Control of Cell Shape & Polarity
Cells have the inherent ability to dynamically respond to changes in the extracellular environment. They change shapes to better adapt to environmental cues so they can carry out their tasks with efficiency. These cell shape changes are the result of dynamic reorganization of cytoskeleton proteins such as actin and microtubule regulated by a number of signaling molecules embedded in them. We are studying the molecular basis of cell shape changes in response to extracellular stimuli (chemical or mechanical in nature) in different model systems such as baker’s yeast and mammalian cells. In our experimental approaches we are using a variety of tools to study more efficiently the underlying cell biology that leads to cell shape change. For example, in addition to standard biochemical, molecular and microscopy techniques we are using microfluidics and bioengineering tools to mimic in-vivo extracellular stimuli in in-vitro cell culture system. Fluorescent protein tracking and detection is widely employed as reporter for gene expression in our studies. We also develop methods for quantitative examination of dynamic fluorescent protein expression and localization in living cells. For understanding gene function we are employing PCR-mediated gene disruptions to create either null or mutated alleles.
Heterotypic Cell Interaction
Cell behavior and functions are affected by its environment, which includes neighboring cells. This effect can be done by contact or by secreting soluble molecules. We investigate angiogenesis and tumor metastasis by studying interaction between tumor cells and endothelial cells for a wide range of scales: from single cell, to a group of cells to colonies. We are also interested in interactions between neuron and muscle cells, stem cell and differentiated cells, etc.

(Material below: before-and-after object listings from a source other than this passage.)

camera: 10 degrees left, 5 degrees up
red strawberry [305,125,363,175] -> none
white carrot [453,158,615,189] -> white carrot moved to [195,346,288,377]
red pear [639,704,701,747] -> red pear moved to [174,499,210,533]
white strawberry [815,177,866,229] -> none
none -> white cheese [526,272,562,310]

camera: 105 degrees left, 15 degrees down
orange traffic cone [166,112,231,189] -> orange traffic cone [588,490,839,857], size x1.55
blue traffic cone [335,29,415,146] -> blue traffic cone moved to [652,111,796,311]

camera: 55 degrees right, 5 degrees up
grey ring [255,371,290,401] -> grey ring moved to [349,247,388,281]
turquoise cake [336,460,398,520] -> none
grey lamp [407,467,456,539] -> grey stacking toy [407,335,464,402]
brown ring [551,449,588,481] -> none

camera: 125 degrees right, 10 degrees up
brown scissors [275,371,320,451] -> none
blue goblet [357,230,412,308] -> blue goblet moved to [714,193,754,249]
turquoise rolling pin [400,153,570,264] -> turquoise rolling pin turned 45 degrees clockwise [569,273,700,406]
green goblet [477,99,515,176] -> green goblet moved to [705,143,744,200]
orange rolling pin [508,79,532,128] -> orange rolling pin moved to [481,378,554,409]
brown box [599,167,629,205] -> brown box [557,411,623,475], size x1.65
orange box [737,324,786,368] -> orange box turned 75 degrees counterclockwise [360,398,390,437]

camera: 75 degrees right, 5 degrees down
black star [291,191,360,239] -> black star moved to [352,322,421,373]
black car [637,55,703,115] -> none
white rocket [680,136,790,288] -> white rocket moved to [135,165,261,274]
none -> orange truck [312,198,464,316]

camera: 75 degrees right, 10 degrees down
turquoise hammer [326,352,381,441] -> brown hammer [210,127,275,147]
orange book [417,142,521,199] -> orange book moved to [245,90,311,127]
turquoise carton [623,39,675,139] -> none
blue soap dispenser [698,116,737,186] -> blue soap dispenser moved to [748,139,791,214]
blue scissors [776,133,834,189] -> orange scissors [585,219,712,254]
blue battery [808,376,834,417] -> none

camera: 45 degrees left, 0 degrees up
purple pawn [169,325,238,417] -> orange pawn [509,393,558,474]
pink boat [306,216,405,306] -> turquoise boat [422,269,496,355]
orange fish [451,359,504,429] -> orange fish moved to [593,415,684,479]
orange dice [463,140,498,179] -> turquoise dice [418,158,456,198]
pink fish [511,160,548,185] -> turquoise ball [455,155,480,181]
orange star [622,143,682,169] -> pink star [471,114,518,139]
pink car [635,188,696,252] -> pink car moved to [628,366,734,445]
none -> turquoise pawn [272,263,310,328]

Biological networks are graphical representations of complex systems and processes, such as gene regulation, metabolism, or signal transduction. Large-scale topological analysis of these networks has revealed that they are not randomly organized. The intricate relations between their structure, function and dynamics need to be further investigated.
We study the dependence and interplay between network topology and the dynamics of the biological processes within a cell. We investigate ways in which network topology may have evolved to optimize the robustness of network dynamics. In addition, we investigate the notion of a close interplay between different kinds of biological networks: Specifically, we analyze how they interact as the cell receives and processes information about changes in its environment, and responds to them in optimal ways. To this end, we extensively study both the large-scale topology of biological networks and the function and dynamics of smaller topological motifs within them.
In our studies, we apply mathematical models, sophisticated simulation and visualization techniques, as well as our knowledge of the biochemical principles underlying network function. Our experimental facilities and resources permit us to change a cell’s environment in a controlled way, thus targeting different regions within the underlying biological network. By observing both single cells and in cell colonies, we can analyze diverse aspects of network dynamics.